I hope my fellow IWSG-ers have some great responses to this question. I need all the ideas I can get, because right now my ritual for getting in the zone is pretty simple: sit my butt down in front of my computer and get to work. I wrote about that process in a post last December.
Part of why I don’t employ much in the way of writing rituals is that I have so little time to write. There are tons of rituals that I think (and sometimes know) would help me:
- Freewriting, like the morning pages Julia Cameron writes about in The Artist’s Way
- Exercise. Aerobic exercise in particular tends to fuel my creativity.
- Meditation, wonderful for clearing the mind and tapping into the subconscious.
In fact, my ideal writing ritual would go something like this:
- Get up around sunrise. Eat and caffeinate while writing morning pages.
- Go for a “run.” “Run” is in quotation marks, because I would be running for less than half the time. But some running is better than no running, right?
- Meditate for 5 or 10 minutes.
- Shower.
- Write.
My actual writing ritual looks more like this:
- Sleep later than I planned, because I stayed up too late. Again.
- Grab some cereal and a Diet Coke. Check my watch. Crap. Less than an hour till I have to start work (and before corona, it was, Crap. I have to leave for work in 15 minutes.)

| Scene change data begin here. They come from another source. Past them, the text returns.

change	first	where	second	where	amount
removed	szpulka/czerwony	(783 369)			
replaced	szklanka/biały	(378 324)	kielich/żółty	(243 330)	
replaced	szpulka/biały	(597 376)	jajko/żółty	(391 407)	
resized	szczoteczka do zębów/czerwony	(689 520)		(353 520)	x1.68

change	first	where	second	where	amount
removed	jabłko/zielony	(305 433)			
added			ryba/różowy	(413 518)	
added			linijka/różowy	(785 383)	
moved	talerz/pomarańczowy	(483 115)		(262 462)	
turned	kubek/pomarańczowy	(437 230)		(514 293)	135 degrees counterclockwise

- Sit down, shovel Frosted Mini-Wheats into my food hole, swig my magic elixir of caffeine and aspartame, and agonize about what to work on: the paid writing gig (boring but $$), the novel I’m editing, the novel I’m writing, the short story I’m editing, the short story I’m writing, or the blog post I’ve been putting off for a week and oh crap tomorrow is IWSG Day and what the hell am I going to say to a worldwide audience of fellow writers when I can’t even figure out a decent writing routine…
- Pick whichever one I think will most likely entice my muse (the drunken floozy) to put down the tequila bottle and grace me with her inebriated and slightly stinky presence.

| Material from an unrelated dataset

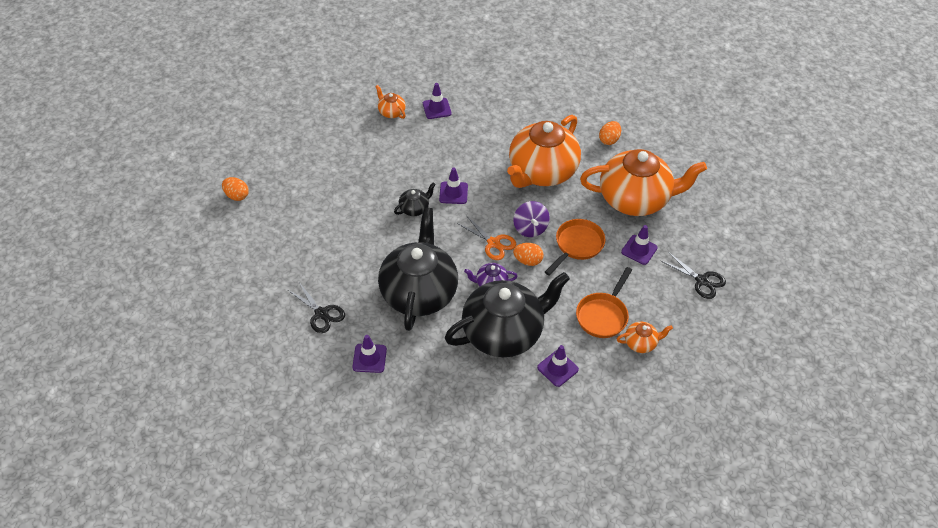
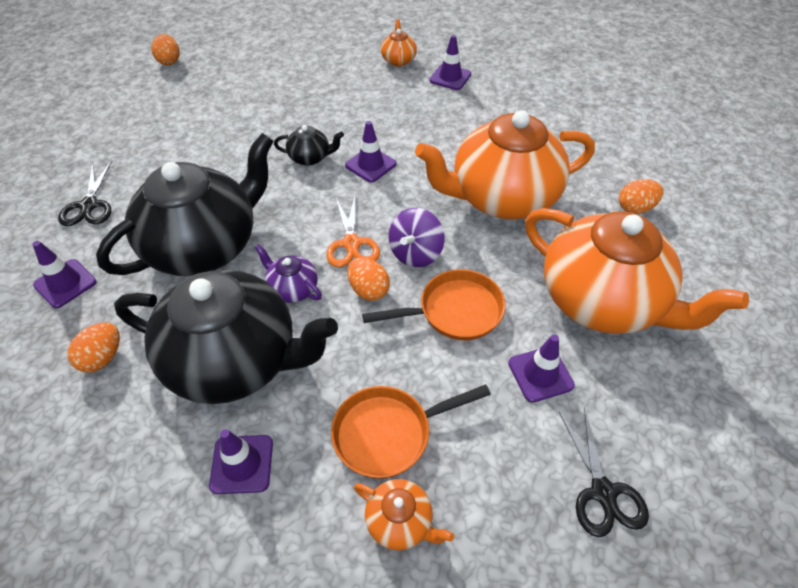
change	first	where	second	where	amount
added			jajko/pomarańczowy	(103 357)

- Write. Get into the zone. And realize it’s time to start my day job.
Yes, I could get my sh*t together, get up an hour earlier, and go through the ideal routine (and the once or twice in 6 years that I did it, it felt great). Or I can accept that I am the way I am and that any method that lets me get the work done is the right method for me.

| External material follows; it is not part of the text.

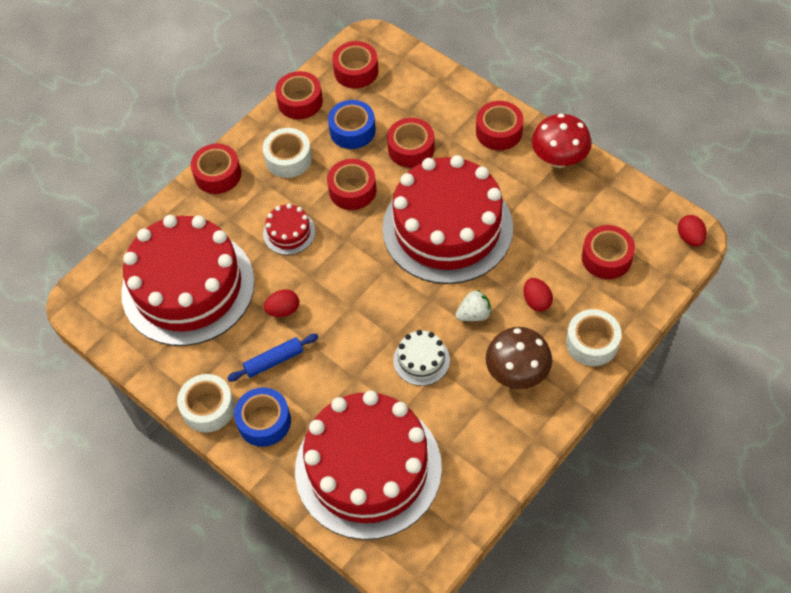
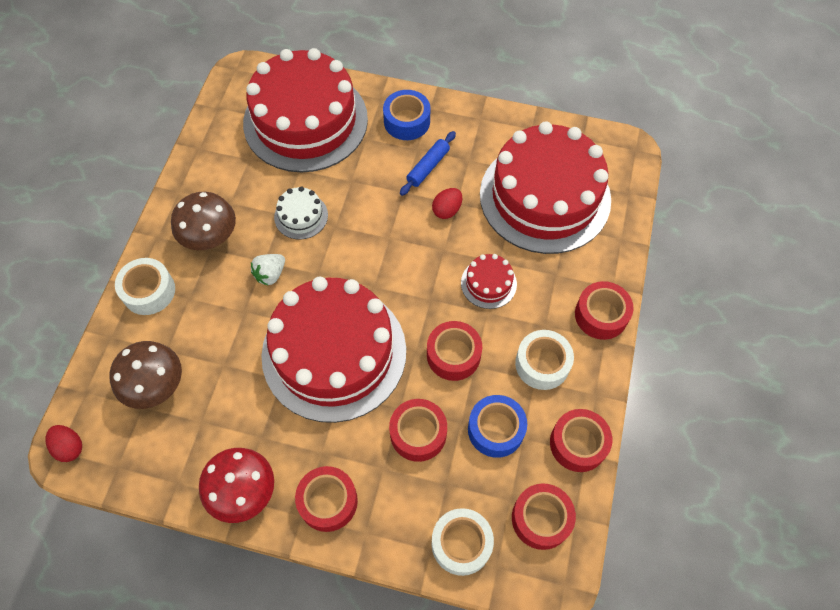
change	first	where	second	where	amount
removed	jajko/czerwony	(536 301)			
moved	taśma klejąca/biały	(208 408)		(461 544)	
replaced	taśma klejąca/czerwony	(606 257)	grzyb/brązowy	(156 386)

How about y’all? Have you found a routine that works for you? Or is your “process” as messy as mine?
8 Comments
Madeline Mora-Summonte
I’ve done Morning Pages off and on for years, and I find they help me for awhile. But then comes a point where they feel like a chore so I take a break from them. Hmm, might be time to start them up a again. I can use all the help I can get right now. Sigh.
Janet Crum
I love doing morning pages. I just don’t have the time unless I want to give up my other writing to do them, and I don’t. But yeah, I can use all the help I can get too. This is such a hard time.
joylenebutler
I can’t function until I meditate. And some days I get caught up in chores and when I finally glance at the clock it’s close to 11am. For about a year now, I’ve been making a list of gratitudes as soon as I open my eyes in the morning. Of course, my brain can do me in so easily. I found myself worrying that I might forget something on my gratitude list, so I stopped making one for about 5 days. Not a good idea. … Hi Janet. Glad you’re healthy and safe.
Janet Crum
Ooh, I love the idea of starting the day with a gratitude list! I’m going to try to remember to do that. Glad you’re healthy and safe too!
Joanna Z. Weston
Yeah, your writing routine sounds like the most common one among most people I know. If the words are getting done, then I’d day it’s working just fine! (I know, I know: there’s always the feeling that it could be better. But I’m big fan of recognizing when something is working ‘well enough,’ too!)
Janet Crum
Yes, sometimes good enough is, well, good enough. What’s that cliché about the perfect being the enemy of the good? Thanks for stopping by!
kimlajevardi
Butt in chair is always the answer even if it’s for brief periods. Great IWSG post!
Janet Crum
Thanks! And yes, butt in chair is the only way things actually get done.